|Three Days Grace|
Several weeks ago I wrote a post titled “Learning to Live With Change”, that featured the band Flyleaf. Amazingly there are many parallels between that post and the one you are reading now. Both articles featured nu metal genre bands. The bands also had recently experienced a change in lead vocalists. Both bands have also enjoyed a long period of success. Even though the bands are similar in many ways, the music they write and perform is unique to each group. Of course, the music created by each individual or band, is personal in nature, and tends to come about because of life experience. Therefore our featured band this week, Three Days Grace, has created new music that we will examine in detail.
Three Days Grace is a Canadian rock band formed in Norwood, Ontario in 1992, originally under the name Groundswell. After a breakup in late 1995, the band regrouped in 1997 under its current name with a line-up consisting of guitarist and lead vocalist Adam Gontier, drummer and backing vocalist Neil Sanderson, bassist Brad Walst, lead guitarist Phil Crowe, and secondary guitarist Joe Grant. In 2003, Barry Stock was recruited as the band’s lead guitarist. The band is now based in Toronto. After signing to Jive Records, Three Days Grace has released five studio albums, each at three-year intervals: Three Days Grace in 2003, One-X in 2006, Life Starts Now in 2009, Transit of Venus in 2012, and Human in 2015. The first three albums have been RIAA certified platinum, platinum, and gold, respectively, in the United States.
As I start my research for the featured artists each week, questions arise that must be answered. Most of the time I am curious about the origins of the artist: where they came from and how they got their musical start. Bands are very interesting because of their process of writing music, and even choosing a name. Three Days Grace started out playing and recording under the name Groundswell. In 1997, Gontier, Sanderson, and Brad Walst regrouped and changed the band name to “Three Days Grace”. According to Gontier, the name stands for a sense of urgency with the question being whether someone could change something in one’s life if one had only three days to make a change.
Upon hearing this explanation of the band’s name, I thought about how it might apply to other bands. Sometimes, there are decisions that need to be made quickly, possibly working within a three-day grace period – more or less. On October 7, 2011, RCA Music Group announced it was disbanding Jive Records along with Arista Records and J Records, and moving all the artists signed to the three labels to its RCA Records brand, including Three Days Grace. Many staff members from Jive Records were laid-off without the three-day grace period to facilitate decisions in life. On January 9, 2013, Three Days Grace announced that Adam Gontier was resigning from the band while on tour. They cited a health issue of Adam Gontier’s as the reason for his sudden departure. Brad Walst’s brother Matt, of My Darkest Days, replaced him on tour with the band as lead vocalist. Three Days Grace had to decide how to proceed quickly, but the decision worked well.
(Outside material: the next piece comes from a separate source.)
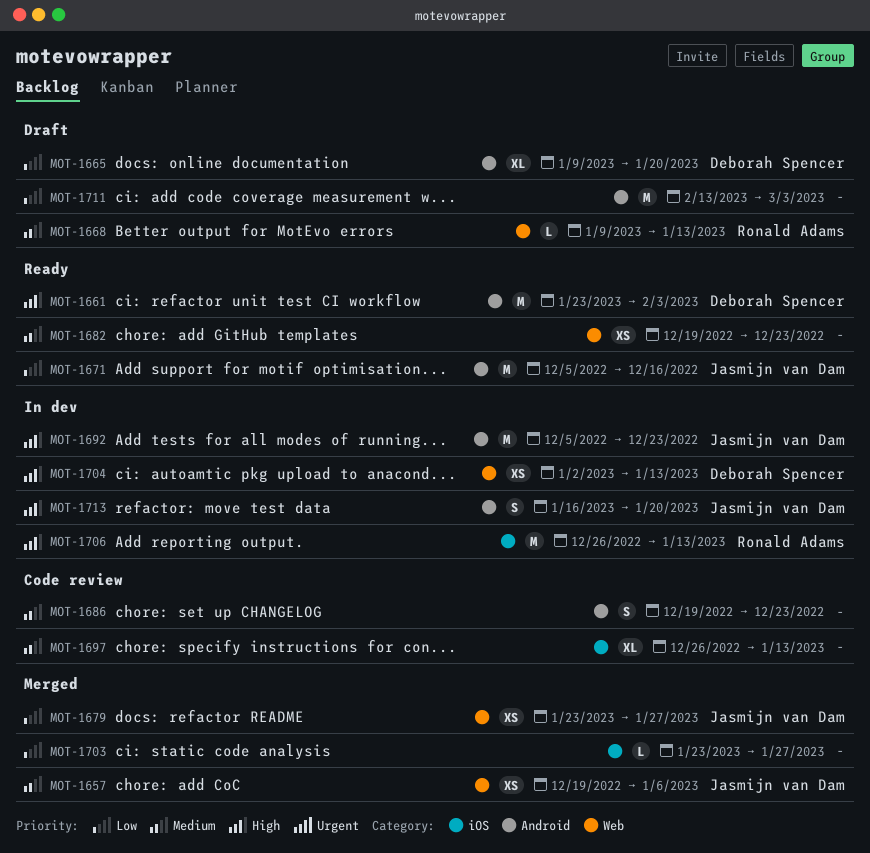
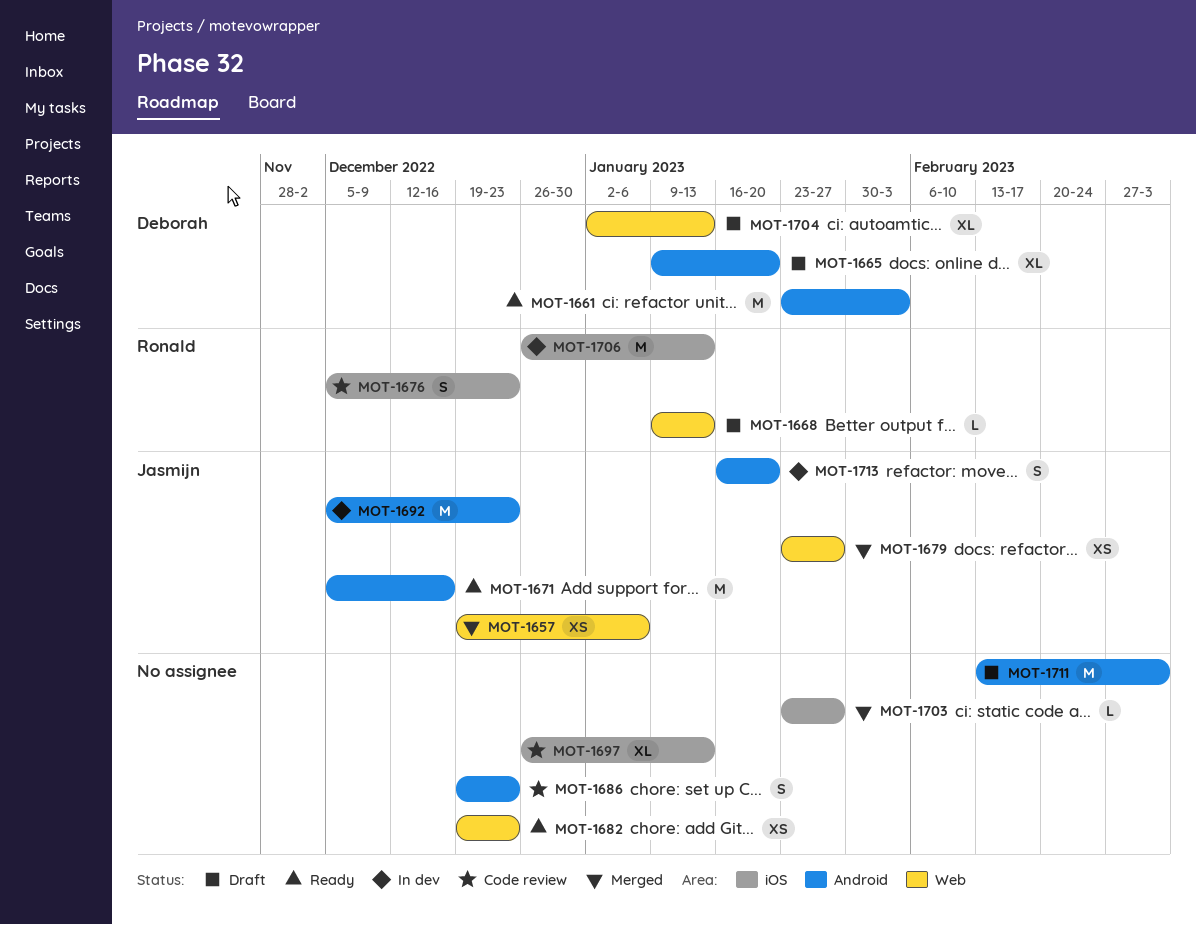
MOT-1676: none -> present
MOT-1704, status: In dev -> Draft
MOT-1704, estimate: XS -> XL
Once I understood the thinking behind naming the band Three Days Grace, it would prove prophetic. The band reached out to Matt Walst because he was familiar with the music, and would fit well with the personalities of the other members. In an interview with Loudwire, Barry Stock stated that “bringing Matt into the group was just like bringing in a family member”. True, his brother Brad was already the bass player. Matt Walst was also part of the songwriting team on the Three Days Grace 2003 album.
Now we turn our attention to the current Three Days Grace album Human. In order to ensure a good product the band decided they would retreat to a dark, uncomfortable rehearsal space and write everything on acoustic guitars, starkly tightening the melodies as much as possible. They reconnected with producer Gavin Brown who helmed the boards on their platinum-certified 2003 self-titled début and enlisted the mixing talents of Chris Lord-Alge and Nick Raskulinecz. “In the past, we’d usually go through a traditional cycle of recording in the studio, releasing an album, and then touring,” says Barry. “It happened so quickly with Matt though. We were writing songs together from the jump. So, we’d go into the studio with Gavin when we got off the road. It was a different approach, but it worked so well.”
After listening to the album several times, I realized how well the efforts of Three Days Grace succeeded. I thought I would listen to the album while working out at the gym. It was one of my best decisions. If any of you are looking for some music for your exercise routine, consider Human as a big addition to your music library. It will certainly remain a part of my workout music. A lot of it has to do with content of the songs. Barry Stock said, “These songs describe what we’re about right now. There’s a lot of inner struggle and loss on those record. ‘Painkiller’ illuminated what we were going for right out of the gate. Our goal was to be a little heavier and darker and reflect what we’ve gone through.” “A lot of this record is pretty hard-edged confessional,” continues Neil. “That’s been apparent on all of our records. There’s the beauty, the rage, the numbness, and the escape. In modern society, we’ve all experienced numbing ourselves to avoid the harsh realities of daily living. Some of the songs are social commentary, while also throwing your hands up and saying, ‘I don’t want to be manipulated. I want to feel pain.’”
Yes, the grace period is over. Three Days Grace is in Europe on tour with a new lead singer and a great new album. Here they come!